Marketization has been tolerated within the boundaries of a state-run economy and the regime is seen to have turned a blind eye to citizens earning income from second jobs over the past decade, which had burgeoned with North Koreans making substantial income from activities outside their official job with the state.
"It is interesting that most of the jobs bringing in high income in North Korea are related to market activities. In fact, only 2 per cent of respondents replied that they made the most money from official jobs," said the Korea Development Institute report.
"If agricultural activities and cattle feeding are regarded as official jobs, 5 percent of respondents worked in non-market activities from which the largest income derived. In contrast, 95 percent of respondents chose market activities as their main source of income. This corroborates the findings in current literature on North Korea's marketization."
|A freight train stands at Dandong Railway Station in Liaoning Province, China, on April 17, 2021. Yonhap|
However, over the past year, the North Korean leader has resorted to strengthening the regime's control over the economy under increased isolation owing to sanctions and pandemic control efforts.
Kim Jong-un emphasized in February the need for socialist campaigns and to promote the ideology of "self-reliance" for the country to get through the difficulties faced under sanctions and antivirus measures.
Some experts have stated that the closing of borders ― aside from virus control ― is also intended to strengthen state control over the economy by eliminating activities, such as smuggling.
"(Kim Jong-un) may consider smaller, informal 'markets' ― basically allowing the North Korean people to utilize their resourcefulness to survive," added RAND Corporation's Soo Kim.
"They do not (yet) pose an immediate threat to Kim's rule, and the markets shift the burden of responsibility of provision from the Kim regime to the individuals."

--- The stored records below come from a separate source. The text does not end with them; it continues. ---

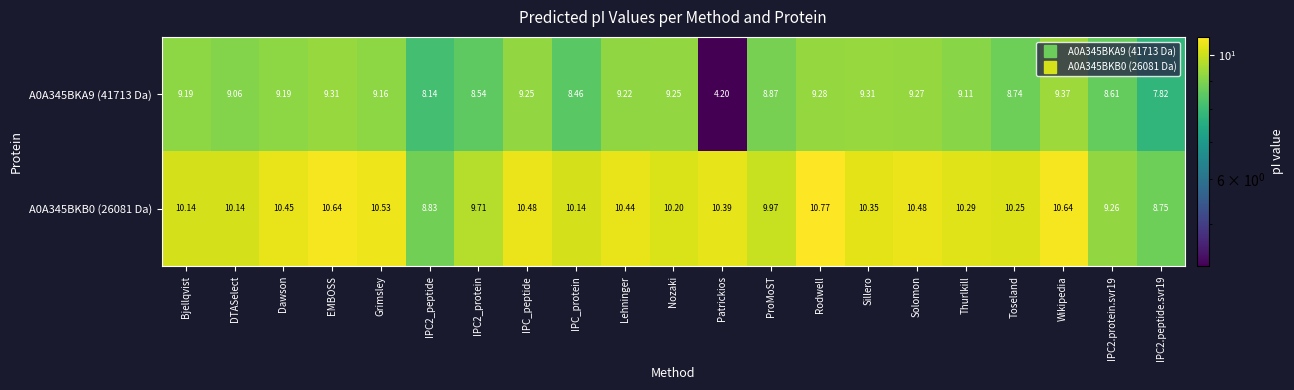

Which label corresponds to the largest value in the chart?

Rodwell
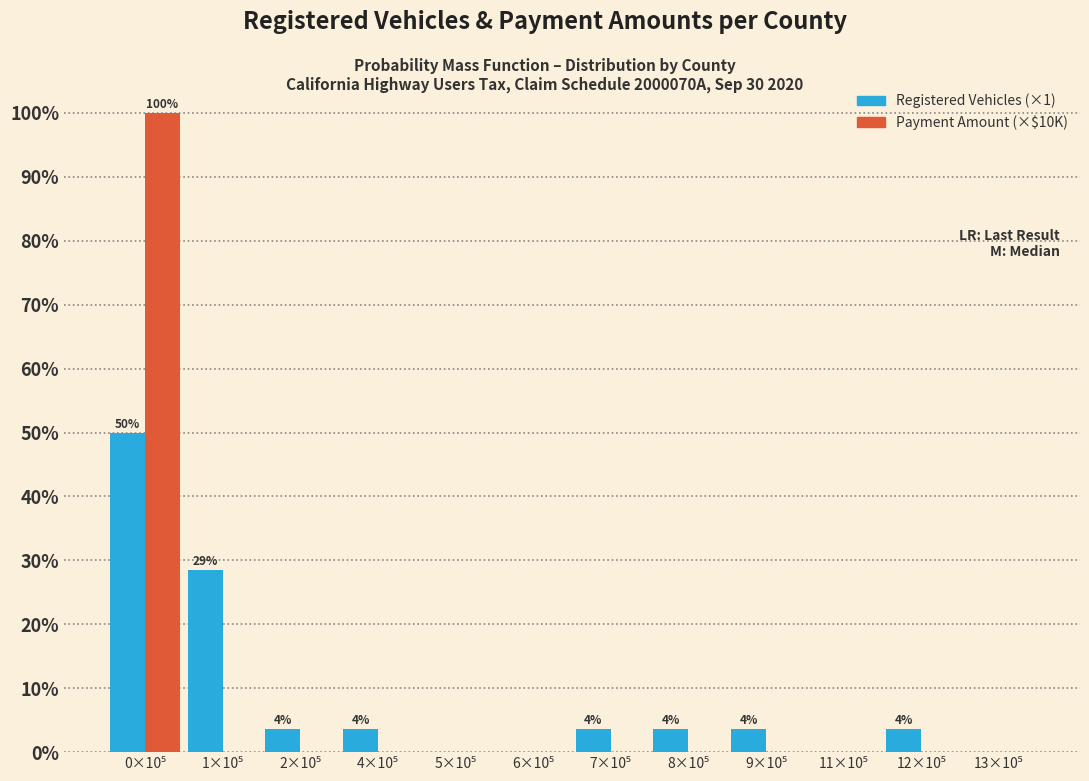

What is the greatest value displayed?

100.0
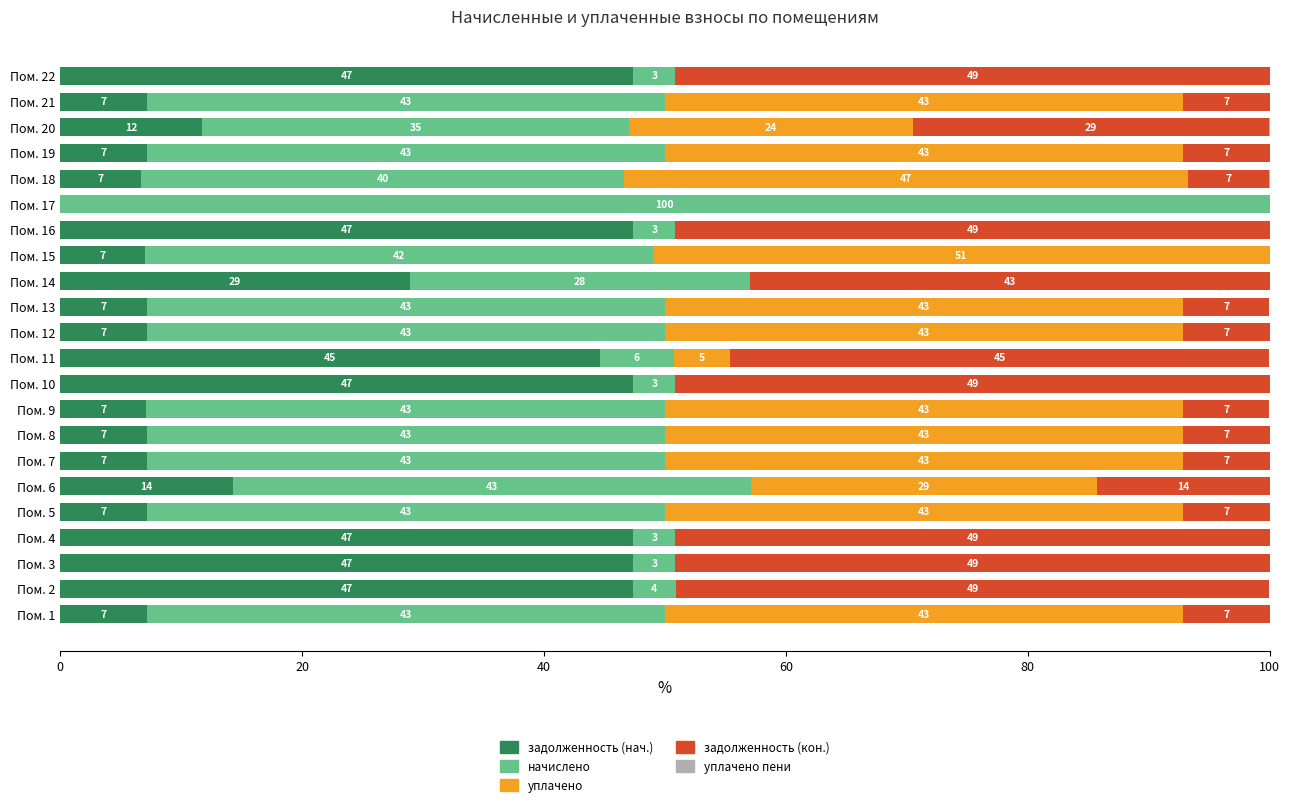

The задолженность (нач.) series shows 47.4 at Пом. 3. True or false?

True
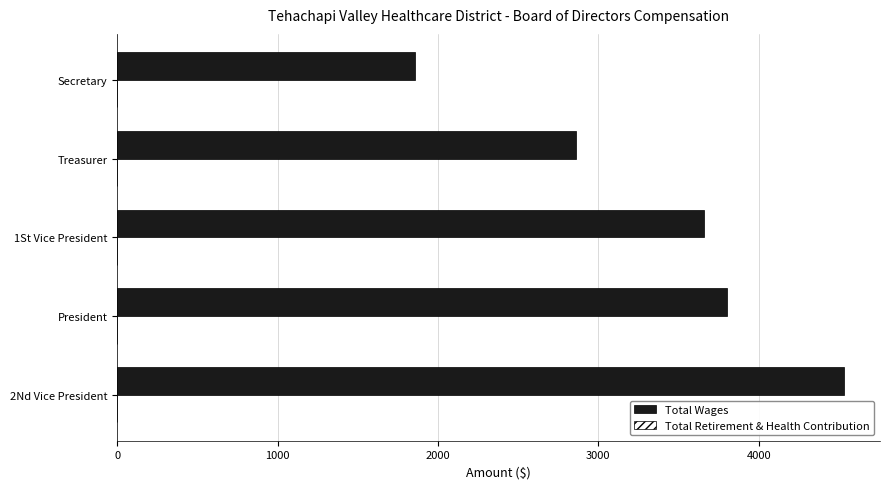

Rank the categories by value from lowest to highest.

Secretary, Treasurer, 1St Vice President, President, 2Nd Vice President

Pyongyang stated recently that it is in talks to resume trade with Russia, but analysts said this is unlikely to take place immediately given Moscow's focus on Ukraine, and that even if trade was to resume, that it would not significantly benefit North Korea.
Russia accounts for only 2 percent of North Korea's trade, with little demand in the other direction.
"Reference of these talks about trade with Russia appear to serve as a message to show off relations with Russia and indicate signs of external cooperation," the KIEP report said.
The report said North Korea could attempt to resume cooperation with some economies in Europe and Southeast Asia this year.
North Korea, though, is preparing to normalize trade with China, with plans to have quarantine facilities for incoming freight completed in the latter half of the year.
But the coronavirus will continue to pose risks for North Korea's fragile economy this year, as its population has not been vaccinated.
North Korea remains the only country in Asia that has not introduced vaccinations, despite supplies from the international community.
"There is the chance that the virus will enter North Korea ― after all it has been rampant in next door Jilin province in recent weeks and, unlike the Chinese population, North Koreans are unvaccinated. So there is a potential for a severe shock against which they seem poorly prepared," Brown added.